Antonieta Garcia
A PANDEMIA, UMA LADRA DE AFETOS
Junho entreabriu a porta e as festas populares pularam para a rua... E esta era uma narrativa que apetecia reescrever. Mas, de novo, a Pandemia, a maledicta, aferrolhou a alegria que nos preparávamos para receber de braços abertos. Ora abóbora! Há tanto tempo que não celebramos os nossos Santos Populares mais simpáticos, António, João e Pedro!
Dão-nos migalhas, quando a fome dura há mais de dois anos inteirinhos a que se somam não sei quantos dias sem fim.
Sua excelência, a Pandemia, alucinada, não recolhe aos seus aposentos, não encolhe de vez, antes alastra numa demanda atordoada de tragédias choradas em desvairadas línguas. Lastimava o avô:
- O meu neto nasceu agora! Coitadinho, nem avós tem!
E a lagrimita segurava-se, íntima de quem entende a dor de não poder dar colinho a um pequenino, mimá-lo, aconchegá-lo, para lhe explicar em abraço apertado aquilo que as palavras não sabem dizer.
A pandemia afasta as pessoas, isola-as, castiga-as, mata. É uma ladra de afetos! Uma ladra!
Os dias de junho eram para a infância de boa memória; quase a entrar nas férias grandes, saíamos para a rua a saltar fogueiras, a celebrar o caldo verde, a sardinha assada, a cantar e a bailar cantigas de bem querer.

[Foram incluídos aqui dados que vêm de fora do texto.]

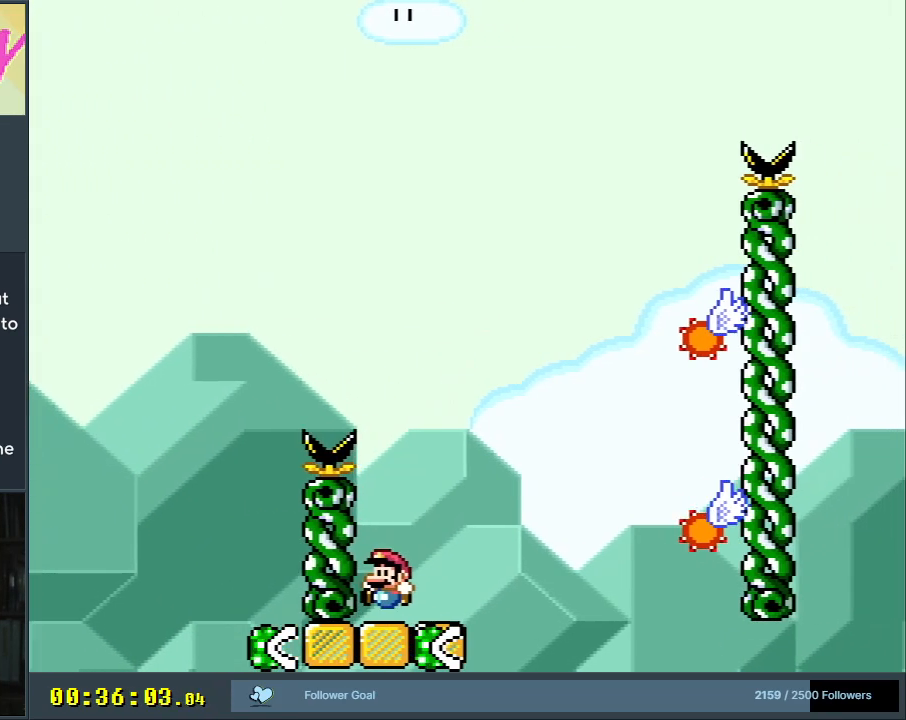
{"buttons": ["A", "X", "DPAD_RIGHT"], "events": [[83, "DPAD_RIGHT", "down"], [83, "Y", "up"], [183, "X", "down"], [233, "A", "down"]]}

Os dias mais longos, o sol lindo, lindo, lindo traziam a miudagem toda para rua... Até à noite, andarilhávamos tanto que ficávamos cansados. Era difícil, mas acontecia. Então, sentávamo-nos na soleira da porta, nas escadas exteriores da casa à espera da pergunta mais complexa do mundo:
- Agora vamos brincar a quê?
Não era fácil decidir. Cada uma apresentava o seu palpite. Raramente chegávamos a consenso. Disputas de lideranças, divisão de vitórias comandavam a argumentação. Com as participantes divididas como disputar um jogo a sério? Disputar um jogo com poucos intervenientes nem era vitória nem era nada!
Partíamos para a negociação:
- Primeiro jogamos às pedrinhas e depois à berlinda!
- Ou ao contrário!
- Eu assim não quero! Daqui a bocado a minha mãe obriga-me a ir para casa e não jogo a nada!
- Mas a berlinda é gira, se forem muitos! Estamos 6, já dá.
- Lembro que para jogar às pedrinhas, dois são suficientes!
- Tu queres jogar às pedrinhas porque ganhas sempre!
Era a voz mais emburrica; mau feitio ouvia o que não queria:
- E tu tens medo da berlinda! Nunca gostas de ouvir as razões por que te lá põem!
Disparatávamos, asneávamos, até que surgia a salvadora:
- Acabamos com a discussão e vamos ao jogo do lencinho! Quem quer?
Fizeram cara feia a emburrica e a invejosa que queria ganhar sempre; as outras, mortinhas por jogar fosse o que fosse, levantaram-se.
- O lencinho que vai na mão / Ele há de ir cair no chão!
E caía, atrás da que tinha maior número de amigas...
Ora, nas noites de Santo António e de São João, a satisfação era maior. A fogueira no meio do Largo trazia a vizinhança para a rua. Quem saltava mais? Quem saltava melhor, sem se queimar?
E o baile começava: “O «balho» anda de quatro / Bem podia andar de nove / Bem podia quem é rico / Ajudar a quem é pobre!”
Outros, mais marotos, preferiam: Ao passar a ribeirinha / Pus o pé, molhei a meia / Namorei na minha terra / Fui casar em terra alheia//.
Aos ouvidos de Santo António e São João soam cantigas brejeiras. Um era casamenteiro, outro também gostava do amor: - “São João era bom santo / Se não fora tão gaiato / Leva três moças à fonte / Leva três e vêm quatro...”
São Pedro, o último no calendário a ser festejado, tem outras funções: “Dos três Santos populares / É São Pedro o mais sisudo / Faz milagres aos milhares, / Tem chaves para abrir tudo...”
Ai, o aroma do rosmaninho a inundar as ruas dos fiéis dos santos! Ai, a alegria da comunhão da festa. E se isto não é a felicidade, por onde anda?
Então, não havia Pandemia. Que fazer, neste ano da graça de 2021? Arraiais não? Como santificamos os nossos santinhos? Coitadinhos!